Ich war in den letzten Tagen in einem fieberhaften Zustand. Diese gewaltsame Spannung hat nun nachgelassen, und ich fühle mich recht herzlich krank und matt. Ich habe es selbst nicht geglaubt, dass ich so ganz dir angehöre, alle meine Gedanken sind unwillkürlich an dich gerichtet, mich verzehrt die heiße Sehnsucht, dich wiederzusehen…

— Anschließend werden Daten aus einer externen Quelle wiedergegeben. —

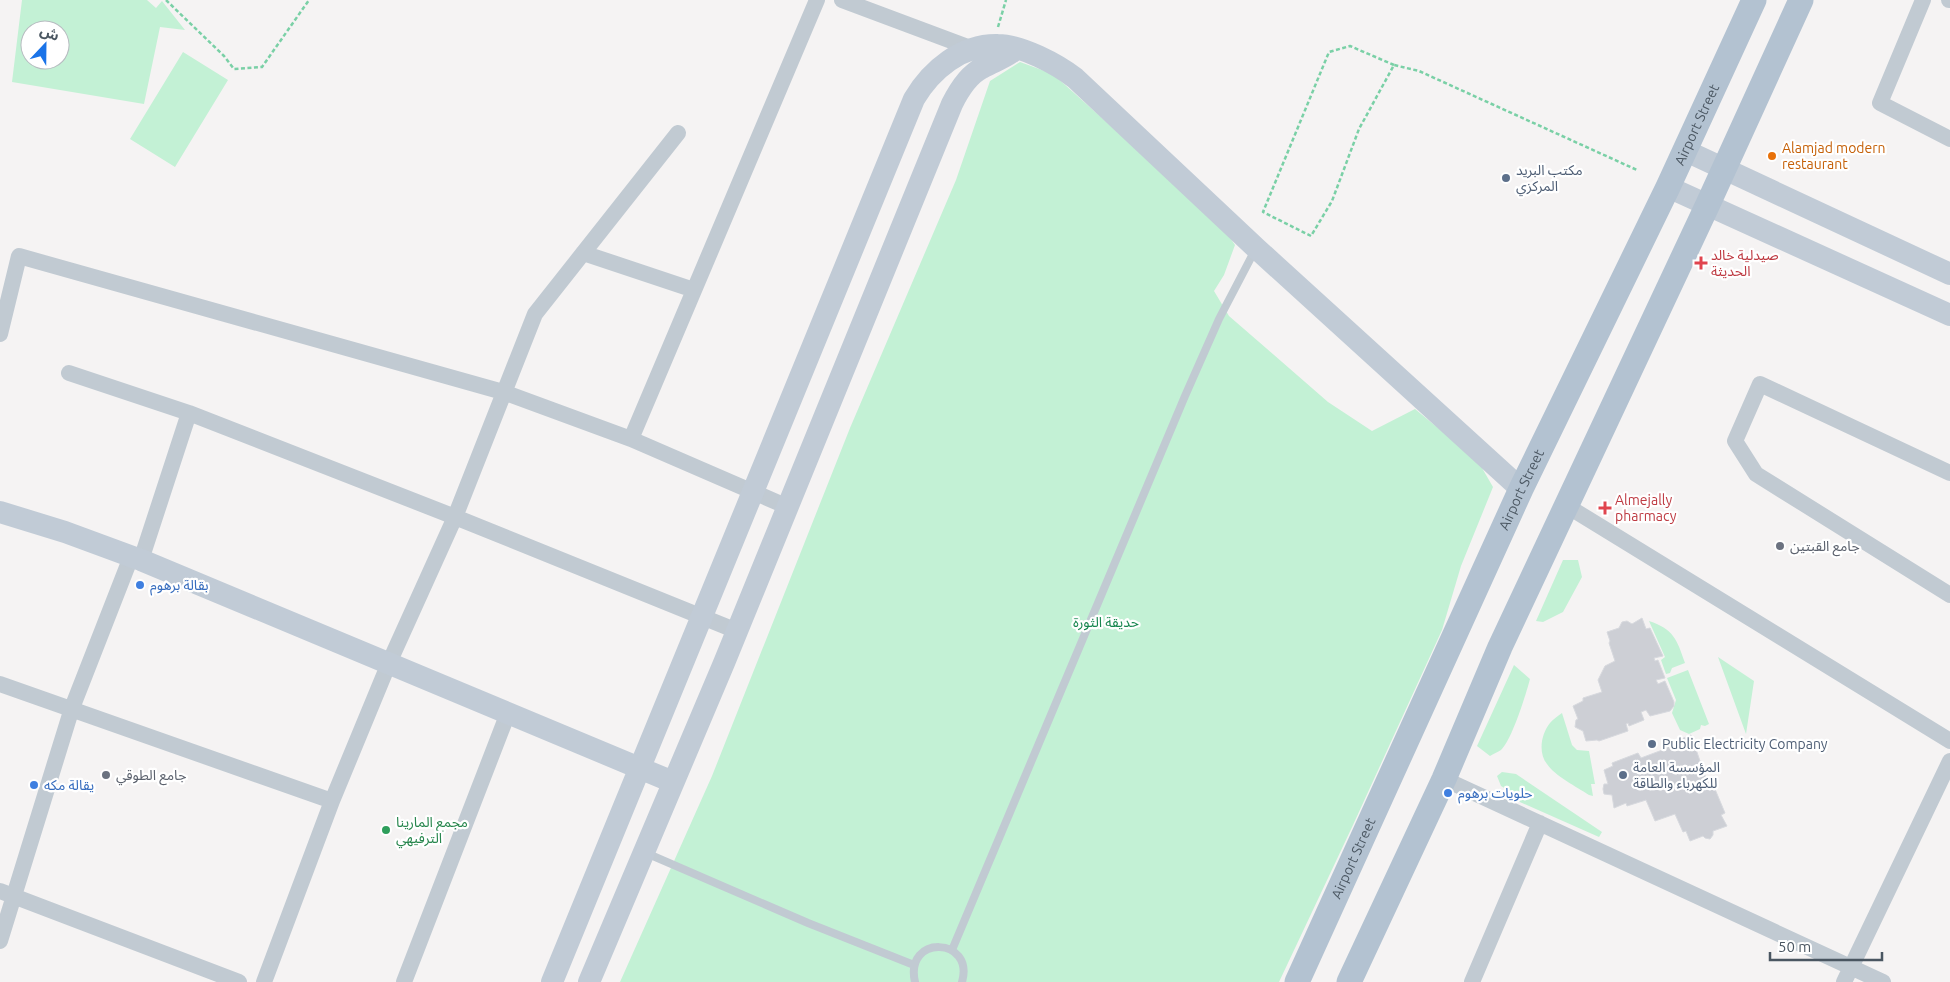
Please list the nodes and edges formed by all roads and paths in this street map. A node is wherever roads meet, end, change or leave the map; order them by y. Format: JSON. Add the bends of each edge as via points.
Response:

Verzeih, dass dieser Brief so unglaublich töricht wird, ich weiß dir nichts zu schreiben, als dass du mir über allem Ausdruck teuer bist, alle anderen Gedanken sind mir erloschen. Lieber Wilhelm, teurer Freund, vergiss mich nicht, darum beschwöre ich dich mit heißen Tränen, denke nie mit Kälte daran, wie ich mich dir so ganz ohne Rückhalt hingegeben hab´, wie ich in deinen Armen Schutz suchte, gegen manches Leiden, was ich noch empfinde, wie ich an deiner Brust Trost fand, für so manche bitter verlebte Stunde. Du darfst, du kannst mich nicht vergessen, die Leidenschaft in meinem Herzen muss dich gewaltsam zu mir ziehen. Du bist durch diese Zauberei der Liebe mein Eigen. Lieber, lieber Wilhelm, könntest du jemals vergessen, dass du der erste, der einzige Mann bist, dem sich mein ganzes Herz entgegenneigt, dem ich mich mit ganzer Seele ergebe. Ich bin nicht schön und reizend, dass ich dich könnte alle schöne Frauen vergessen machen, und wäre ich es, so könnte ich dein Vergessen nicht belohnen … Fasst dich wohl einmal so die heftige Sehnsucht wie mich, dass du die Arme nach dem Winde ausstrecken möchtest! Ich kann mich selbst mit meinen Kindern nicht trösten.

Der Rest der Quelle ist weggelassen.